(Hat Tip – Cong. Bill Cassidy via Twitter)
A summary of the Senate Energy Bill, which will likely be debated on the Senate Floor tomorrow, is summarized and analyzed here. It is essentially another federal bureaucracy that generates a CBO estimated $22.2billion in gross revenue offset by $20.5billion in costs, of which $14billion will be litigation costs to defend lawsuits resulting from the taxes it contains.
But it does not contain carbon cap language, and it does not impose mandatory levels of electric generation from “green” fuels. We won’t be surprised to see those resurrected during a lame duck session in November and December.
The bill contains a great deal of language addressing drilling on the Outer Continental Shelf, perhaps an attempt to suggest such drilling will be allowed, though the permitting procedures, inspection requirements, and safety impositions will certainly diminish, if not completely block, such activities. Safety impositions include a requirement that the Chief Executive Officer of rig operating companies certify compliance with all safety regulations.
It also removes any limit of liability in the event of an incident, thus making it virtually impossible for smaller exploration companies to obtain insurance.
It also includes requirements that all drilling rigs to be built, owned and operated in the United States, which offers protectionism for union labor and will effectively drive away much drilling activity.
Of the $22.2billion in gross, $1.7billion net, revenue, $900million is allocated annually to the Land and Water Conservation Fund, and $150million each year to the Historic Preservation Fund. Neither of these allocations would require further appropriation, both would be subject to the authority of Congress to determine eligibility of the activities on which the funds are spent, and neither provides any protection from their becoming Congressional earmarks.
The bill also makes provisions for environmental restoration of the Gulf Coast, but offers no allocation of funds for those activities.
Where do the revenues come from? In addition to royalties from the leasing of federal land, the bill creates a new tax of $2 per barrel of oil and $0.20 per million BTU of natural gas produced, taxes which will inevitably be borne by the consumer.
This legislation will also effectively extend the Obamoratium indefinitely, as it increases taxes and regulation, allows the approval process for new exploration plans to be extended indefinitely, and imposes the aforementioned unlimited liability.

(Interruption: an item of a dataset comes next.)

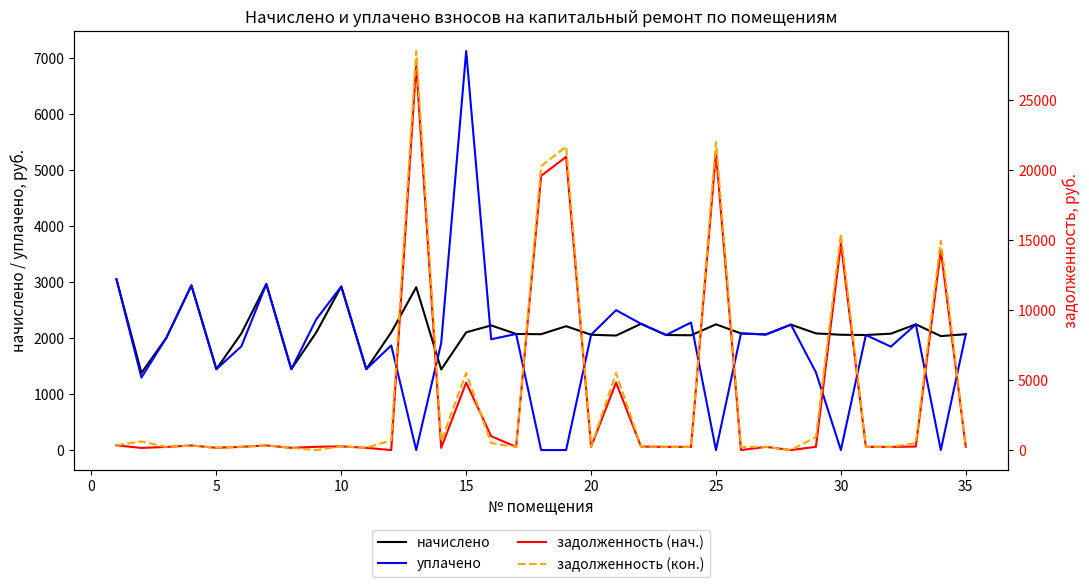

Which category has the highest value in the уплачено series?

15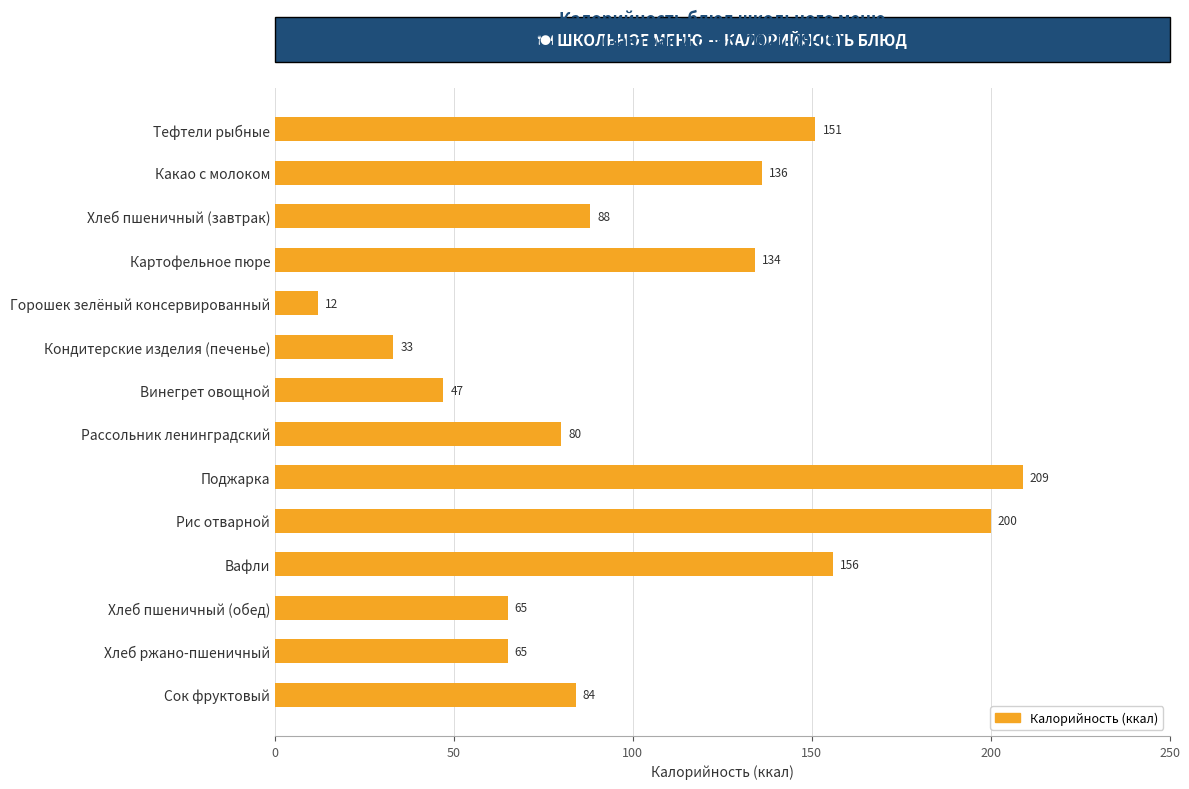

Reading bottom to top, list all the values displayed in this chart.

Сок фруктовый=84	Хлеб ржано-пшеничный=65	Хлеб пшеничный (обед)=65	Вафли=156	Рис отварной=200	Поджарка=209	Рассольник ленинградский=80	Винегрет овощной=47	Кондитерские изделия (печенье)=33	Горошек зелёный консервированный=12	Картофельное пюре=134	Хлеб пшеничный (завтрак)=88	Какао с молоком=136	Тефтели рыбные=151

Lastly, though this is by no means a complete assessment of the legislation, the bill imposes its regulations on leases on state land, thus encroaching on the rights of the states to regulate drilling activity on their lands.
The bill does not include an amendment offered by Cong. Cassidy that would have created an independent body of technical experts from the engineering and science community to investigate the Deepwater Horizon catastrophe. Democrats ripped that amendment out, because Captain Kickass has his own investigatory body of expert left-wing environmentalists (with no technical knowledge and a predisposition to oppose offshore drilling. As Natural Resources Committee Ranking Member Doc Hastings (R-WA) said after that committee unanimously passed Cassidy’s amendment,
There is widespread agreement that no member of the President’s Commission possesses technical expertise in oil drilling, and several are on the record in opposition to offshore drilling and support a moratorium that will cost thousands of jobs.
This is not good legislation. The Deepwater Horizon failures certainly need to be investigated and learned from so technology and safety can be improved. Safety inspections likely need to be increased in frequency and intensity. But legislation that creates an estimated $14billion in new litigation is not the way to do it. This bill only helps union labor, trial lawyers, and pork loving politicians, while hurting the oil and gas industry and the American consumer of energy.
Oh, and before our more radical readers begin slinging mud about our inability to embrace anything the Obama administration attempts to do; the regulations and
bureaucratic restrictions apply to the creation of renewable energy facilities, such as solar and wind farms, on federal lands, just as they apply to oil and gas.